The murder of George Floyd who could not breathe under the heavy knee of a white policeman was a preventable tragedy in a long history of killing by police of Black men, women and children across our nation. We are angered, ashamed, and concerned by the large number of black-skinned lives taken by government servants who are sworn to protect our communities. We believe everyone should be treated equally and skin color should be perceived as a physical trait, not a physical threat.
We acknowledge that, in this country, structural racism is ingrained into our institutions and policies. We note that racism structures opportunity and assigns value based on how a person looks, particularly the color of their skin. This results in conditions that unfairly advantage some and unfairly disadvantage others. Structural racism is a driving force of the social determinants of health, disease, and death (like housing, education, employment, transportation, and health care) and is a barrier to achieving health justice and equity. Racism hurts the health of our nation by preventing some people and communities the opportunity to attain their highest level of health and well-being.
This continues to affect the lives of people and communities of color who, far too often, must fight for the right to exist.

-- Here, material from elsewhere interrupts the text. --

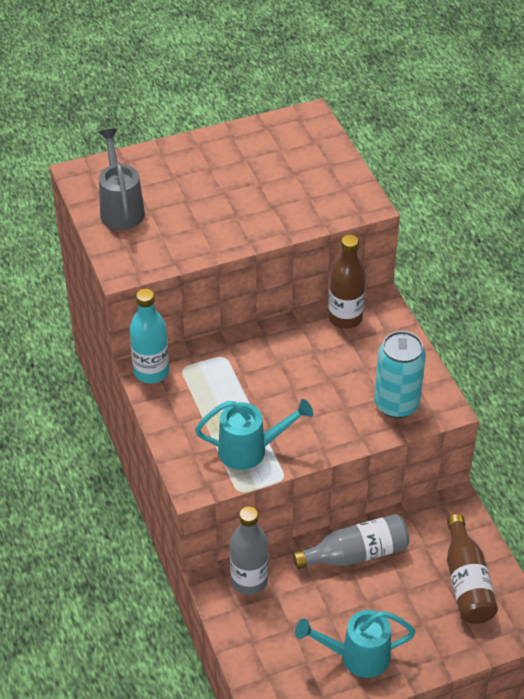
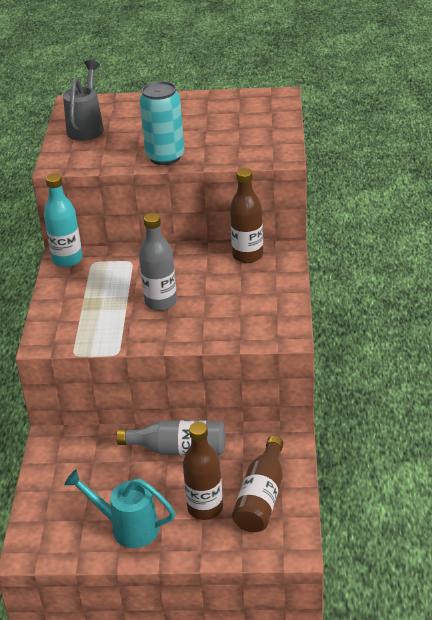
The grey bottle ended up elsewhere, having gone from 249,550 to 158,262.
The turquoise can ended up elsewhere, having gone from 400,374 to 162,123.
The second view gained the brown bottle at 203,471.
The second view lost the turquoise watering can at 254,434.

As a Latinx-focused health professional organization, we know that factors like country of origin, language or culture define our communities, and that, in this country, the fight against racial and health injustice unites us. We call for anti-racism considerations and action in all levels and sectors of society, particularly in the political, economic, and social arenas, including health care.
Racism is a significant public health crisis that requires all our attention and response now, just as we’ve done with the COVID-19 pandemic. We join the call for an end to attacks on Black Americans. We, as Latinx health professionals and leaders, are committed to promoting social justice and health equity for all Americans, regardless of their ancestral background or skin color. We have and will continue to practice anti-racism in our health professional work and advocacy. Anti-racism opposes policies that have racist outcomes and supports a much more egalitarian, emancipatory society.
We are in solidarity with Black communities and allies who are protesting around the country to condemn
racism and white supremacy and are committed to the joint struggle for social and health justice.
Salud y Justicia.
LPOC Board of Directors:
José Alberto Arévalo, MD, FAAFP, Chairman
Sergio Aguilar-Gaxiola, MD, PhD, Vice-Chairman
Silvia Diego, MD, Treasurer
Richard Baker, MD, Secretary
Allison Brashear, MD, MBA
Consuelo (Connie) Casillas, MD
James Cruz, MD
Karina Diaz, LMSA Representative
Alvaro Garza, MD, MPH**
Margarita Loeza, MD
John R. Valencia, JD, Legal Counsel
Bobby Peña, CEO
**Thanks to Dr. Garza for his eloquence in leading the drafting of this statement.